2. Don’t Be Trapped By Wrong Market Analysis
Forex is subject to constant market movements. Each order can initially be negative because of the difference between the buy and sell prices. In a very volatile environment, it is entirely reasonable to sometimes be wrong on the market analysis and to lose on some orders. What matters is not the loss per se, but the amount of that loss. Before placing stock market orders, you need to define how many losses you are willing to accept. Also, keep in mind that putting in too tight stop-losses can generate automatic order closings too often. Remember, not every order will be a winner.
3. Stop-Loss Mechanism
The market is constantly influenced by news, opinions, trends, and political decisions. Here are two examples: a major central bank announces a decision on the primary interest rates and causes significant market gaps, or a professional market player sends several orders to the market with huge volumes to intentionally generate a substantial change in the price.
Even if you consistently follow the market, sometimes it is impossible to predict some changes. What you can do is to set up automatic order management mechanisms, such as stop-loss. Remember, the stop loss cannot help you completely avoid the loss; its main purpose is to reduce the losses to an acceptable level for you.
4. Stop-Loss – Know Your Limits
Forex quotes change quickly, especially when the market is volatile or nervous.

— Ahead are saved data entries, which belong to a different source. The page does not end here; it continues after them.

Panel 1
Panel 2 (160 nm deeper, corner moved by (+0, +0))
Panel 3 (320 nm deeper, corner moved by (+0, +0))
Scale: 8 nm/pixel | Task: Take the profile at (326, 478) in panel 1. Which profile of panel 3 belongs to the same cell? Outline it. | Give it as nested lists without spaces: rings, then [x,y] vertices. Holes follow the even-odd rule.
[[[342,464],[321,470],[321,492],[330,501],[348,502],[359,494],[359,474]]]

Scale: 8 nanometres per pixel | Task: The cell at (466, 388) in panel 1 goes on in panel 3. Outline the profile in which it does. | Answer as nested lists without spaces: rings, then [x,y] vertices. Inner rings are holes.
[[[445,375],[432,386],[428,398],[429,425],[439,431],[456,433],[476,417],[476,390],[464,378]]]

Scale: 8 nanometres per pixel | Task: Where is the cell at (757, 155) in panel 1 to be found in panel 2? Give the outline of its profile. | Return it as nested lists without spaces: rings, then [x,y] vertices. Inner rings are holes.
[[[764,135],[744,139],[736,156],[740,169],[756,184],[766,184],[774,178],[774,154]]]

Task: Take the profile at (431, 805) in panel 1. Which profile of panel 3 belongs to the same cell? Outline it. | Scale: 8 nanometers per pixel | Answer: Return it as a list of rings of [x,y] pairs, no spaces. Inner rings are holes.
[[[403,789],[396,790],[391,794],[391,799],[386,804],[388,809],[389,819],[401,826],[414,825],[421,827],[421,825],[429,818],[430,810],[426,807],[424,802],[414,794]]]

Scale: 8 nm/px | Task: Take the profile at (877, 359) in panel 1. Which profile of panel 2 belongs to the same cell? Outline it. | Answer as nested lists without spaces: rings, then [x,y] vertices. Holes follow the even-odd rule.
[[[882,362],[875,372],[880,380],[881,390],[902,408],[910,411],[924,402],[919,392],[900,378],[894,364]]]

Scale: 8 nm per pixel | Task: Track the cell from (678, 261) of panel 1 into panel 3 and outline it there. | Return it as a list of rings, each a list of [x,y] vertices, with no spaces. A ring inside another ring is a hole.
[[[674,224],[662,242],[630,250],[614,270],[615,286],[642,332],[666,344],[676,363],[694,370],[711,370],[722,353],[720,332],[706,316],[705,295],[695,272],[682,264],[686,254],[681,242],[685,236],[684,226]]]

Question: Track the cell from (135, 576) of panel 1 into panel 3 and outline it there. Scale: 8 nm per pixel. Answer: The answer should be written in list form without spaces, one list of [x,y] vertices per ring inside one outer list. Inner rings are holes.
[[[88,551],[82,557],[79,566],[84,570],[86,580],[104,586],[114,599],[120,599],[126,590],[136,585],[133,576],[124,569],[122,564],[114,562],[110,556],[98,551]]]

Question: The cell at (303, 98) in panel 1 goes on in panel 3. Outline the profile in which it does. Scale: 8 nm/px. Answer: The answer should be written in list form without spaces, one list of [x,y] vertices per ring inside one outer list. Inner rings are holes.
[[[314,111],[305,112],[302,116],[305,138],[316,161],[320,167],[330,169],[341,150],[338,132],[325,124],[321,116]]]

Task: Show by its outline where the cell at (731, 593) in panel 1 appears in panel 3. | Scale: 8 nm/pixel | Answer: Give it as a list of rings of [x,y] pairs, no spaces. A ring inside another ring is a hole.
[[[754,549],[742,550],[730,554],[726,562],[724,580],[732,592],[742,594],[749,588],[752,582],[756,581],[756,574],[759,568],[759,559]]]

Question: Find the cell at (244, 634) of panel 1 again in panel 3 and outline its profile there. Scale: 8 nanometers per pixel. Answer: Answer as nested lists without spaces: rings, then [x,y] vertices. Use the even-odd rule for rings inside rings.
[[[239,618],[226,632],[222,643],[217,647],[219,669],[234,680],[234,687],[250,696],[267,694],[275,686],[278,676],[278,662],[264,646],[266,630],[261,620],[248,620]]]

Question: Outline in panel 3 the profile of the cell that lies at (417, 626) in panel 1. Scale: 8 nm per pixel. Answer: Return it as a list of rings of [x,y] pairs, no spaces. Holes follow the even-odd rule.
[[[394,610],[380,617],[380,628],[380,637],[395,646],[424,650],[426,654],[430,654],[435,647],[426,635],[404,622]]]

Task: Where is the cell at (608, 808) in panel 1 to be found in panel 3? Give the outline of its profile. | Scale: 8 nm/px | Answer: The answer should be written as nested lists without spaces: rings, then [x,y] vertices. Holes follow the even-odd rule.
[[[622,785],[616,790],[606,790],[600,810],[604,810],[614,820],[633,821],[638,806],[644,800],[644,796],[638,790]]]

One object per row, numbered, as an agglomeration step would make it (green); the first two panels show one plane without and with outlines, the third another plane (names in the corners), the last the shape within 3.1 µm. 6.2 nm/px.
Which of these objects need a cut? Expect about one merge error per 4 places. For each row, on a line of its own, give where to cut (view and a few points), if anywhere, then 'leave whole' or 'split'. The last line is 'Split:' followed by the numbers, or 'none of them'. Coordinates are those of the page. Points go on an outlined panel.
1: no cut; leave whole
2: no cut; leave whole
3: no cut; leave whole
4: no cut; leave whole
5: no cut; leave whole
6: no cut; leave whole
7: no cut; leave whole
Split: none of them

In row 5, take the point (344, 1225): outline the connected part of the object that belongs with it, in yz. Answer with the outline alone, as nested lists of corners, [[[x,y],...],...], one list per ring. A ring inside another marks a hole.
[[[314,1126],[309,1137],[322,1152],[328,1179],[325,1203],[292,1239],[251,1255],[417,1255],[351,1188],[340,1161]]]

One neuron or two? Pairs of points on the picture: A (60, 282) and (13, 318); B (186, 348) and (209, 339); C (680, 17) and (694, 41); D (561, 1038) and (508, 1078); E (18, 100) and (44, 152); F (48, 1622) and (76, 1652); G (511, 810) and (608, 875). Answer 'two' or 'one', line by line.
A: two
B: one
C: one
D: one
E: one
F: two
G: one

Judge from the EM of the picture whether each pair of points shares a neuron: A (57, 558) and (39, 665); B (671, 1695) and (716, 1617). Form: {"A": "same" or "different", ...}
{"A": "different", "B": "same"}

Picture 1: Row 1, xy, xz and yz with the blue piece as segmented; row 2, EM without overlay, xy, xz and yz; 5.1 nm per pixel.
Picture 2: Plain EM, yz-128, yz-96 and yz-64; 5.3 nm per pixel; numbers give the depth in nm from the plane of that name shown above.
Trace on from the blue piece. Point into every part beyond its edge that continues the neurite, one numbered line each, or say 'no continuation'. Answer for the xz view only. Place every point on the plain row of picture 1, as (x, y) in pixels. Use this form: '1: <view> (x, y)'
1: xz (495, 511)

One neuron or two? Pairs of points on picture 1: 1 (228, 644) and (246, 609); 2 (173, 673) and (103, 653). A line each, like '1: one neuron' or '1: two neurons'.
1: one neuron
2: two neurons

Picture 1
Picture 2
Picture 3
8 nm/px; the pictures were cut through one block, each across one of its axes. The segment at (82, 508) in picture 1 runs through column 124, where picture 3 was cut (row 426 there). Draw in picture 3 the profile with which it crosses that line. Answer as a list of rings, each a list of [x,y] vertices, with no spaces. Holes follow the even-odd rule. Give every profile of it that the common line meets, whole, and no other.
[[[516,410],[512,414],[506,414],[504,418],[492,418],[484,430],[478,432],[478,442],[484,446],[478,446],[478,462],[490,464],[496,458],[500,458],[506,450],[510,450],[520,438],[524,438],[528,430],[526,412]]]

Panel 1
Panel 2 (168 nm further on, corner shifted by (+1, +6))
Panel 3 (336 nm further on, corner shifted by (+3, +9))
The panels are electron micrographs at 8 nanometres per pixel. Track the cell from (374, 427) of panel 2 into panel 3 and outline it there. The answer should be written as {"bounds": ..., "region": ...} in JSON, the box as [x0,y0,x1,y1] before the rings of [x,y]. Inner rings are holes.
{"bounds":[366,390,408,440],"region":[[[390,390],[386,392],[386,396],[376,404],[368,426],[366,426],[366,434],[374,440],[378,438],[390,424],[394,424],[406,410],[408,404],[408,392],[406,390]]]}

Usually, a cleverly placed stop-loss reacts much faster than a human. Stop-loss that you can apply in your strategies is equity stop, chart stop, volatility stop, or margin stop.
It would help if you chose the most suitable stop-loss by answering several questions.
- What is the time horizon for the order (remember – a long-term order is an order prey to volatility)?
- What is the desired closing price, and when do I expect the market to reach this price?
- What is the capital of my trading account, and how many funds are available?
- Are other positions already in progress?
- Is the size of the order appropriate to the balance of the trading account, the economic calendar, and the current market situation?
- What is the general market sentiment (e.g., volatility, nervousness, pending news, and other external factors)?
- How long will the market remain open (is the market closed at night, is the weekend coming soon)?
5. Keep An Eye On Market Gap
These are large price jumps visible on a trading chart. The market gap generally occurs when markets are closed, and current news has a significant influence on prices. In this case, the opening price will not be the same as the closing price. Why is it important to understand market gaps? Because in this scenario, mechanisms like the stop-loss cannot work, and orders are executed at the first price available on the market.
Following the advice we gave should help you manage your money better and become a better Forex trader. But also don’t forget some psychological moments: let the patience guide your steps, avoid fear and greed overwhelm you. If you are a complete novice to Forex trading, while setting up your money management strategy, we recommend you use a demo account so you can test the types of orders and margin calls under several market conditions.